# [What is needed]
With every picture left out, restate the listing below exactly as written.

(Extracted material)

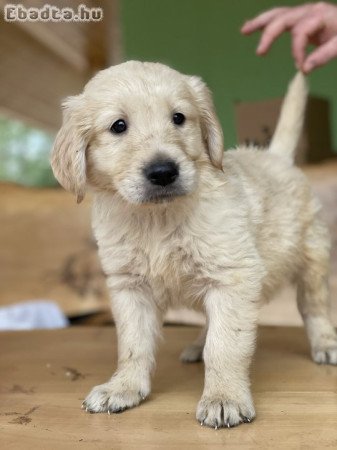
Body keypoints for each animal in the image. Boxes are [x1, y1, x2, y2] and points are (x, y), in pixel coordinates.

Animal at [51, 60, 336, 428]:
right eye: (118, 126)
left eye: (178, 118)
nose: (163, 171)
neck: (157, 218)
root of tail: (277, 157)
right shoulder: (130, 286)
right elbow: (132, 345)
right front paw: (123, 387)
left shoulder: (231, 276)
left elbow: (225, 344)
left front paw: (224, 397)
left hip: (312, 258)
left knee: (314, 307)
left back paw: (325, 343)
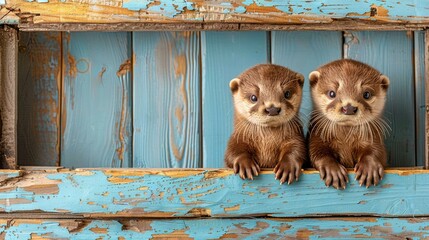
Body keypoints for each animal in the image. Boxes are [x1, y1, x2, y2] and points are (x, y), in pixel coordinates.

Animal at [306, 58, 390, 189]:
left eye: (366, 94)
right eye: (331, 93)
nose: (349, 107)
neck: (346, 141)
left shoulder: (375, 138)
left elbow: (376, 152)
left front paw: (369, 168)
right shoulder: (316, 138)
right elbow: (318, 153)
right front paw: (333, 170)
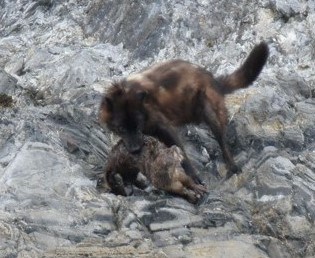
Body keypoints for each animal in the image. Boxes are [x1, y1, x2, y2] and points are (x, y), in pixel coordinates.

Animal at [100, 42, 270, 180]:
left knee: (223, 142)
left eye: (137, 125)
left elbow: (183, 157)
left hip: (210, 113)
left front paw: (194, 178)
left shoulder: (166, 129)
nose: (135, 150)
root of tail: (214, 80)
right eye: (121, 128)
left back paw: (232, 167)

(End Extracted material)

# [Your response]
Body keypoints for each animal in the image. Boxes are [x1, y1, x2, y2] and points are (x, y), in pixel coordinates.

Animal at [51, 60, 336, 428]:
right eye: (118, 126)
left eye: (178, 118)
nose: (163, 171)
neck: (157, 218)
root of tail: (277, 157)
right shoulder: (130, 286)
right elbow: (132, 345)
right front paw: (123, 387)
left shoulder: (231, 276)
left elbow: (225, 344)
left front paw: (224, 397)
left hip: (312, 258)
left knee: (314, 307)
left back paw: (325, 343)
Body keypoints for each animal in the image. Boxes are [x1, y1, x2, y2] and points are (x, y), in pixel coordinates.

Animal at [306, 58, 390, 189]:
left eye: (366, 94)
right eye: (331, 93)
nose: (349, 107)
neck: (346, 141)
left shoulder: (375, 138)
left elbow: (376, 152)
left front paw: (369, 168)
right shoulder: (316, 138)
right elbow: (318, 153)
right front paw: (333, 170)
Body keypoints for each animal in the image. Boxes are [x1, y1, x2, y2] and points are (x, y), in pixel coordinates.

Animal at [100, 42, 270, 180]:
left knee: (223, 142)
left eye: (137, 125)
left elbow: (183, 157)
left hip: (210, 113)
left front paw: (194, 178)
left shoulder: (166, 129)
nose: (135, 150)
root of tail: (214, 80)
right eye: (121, 128)
left back paw: (232, 167)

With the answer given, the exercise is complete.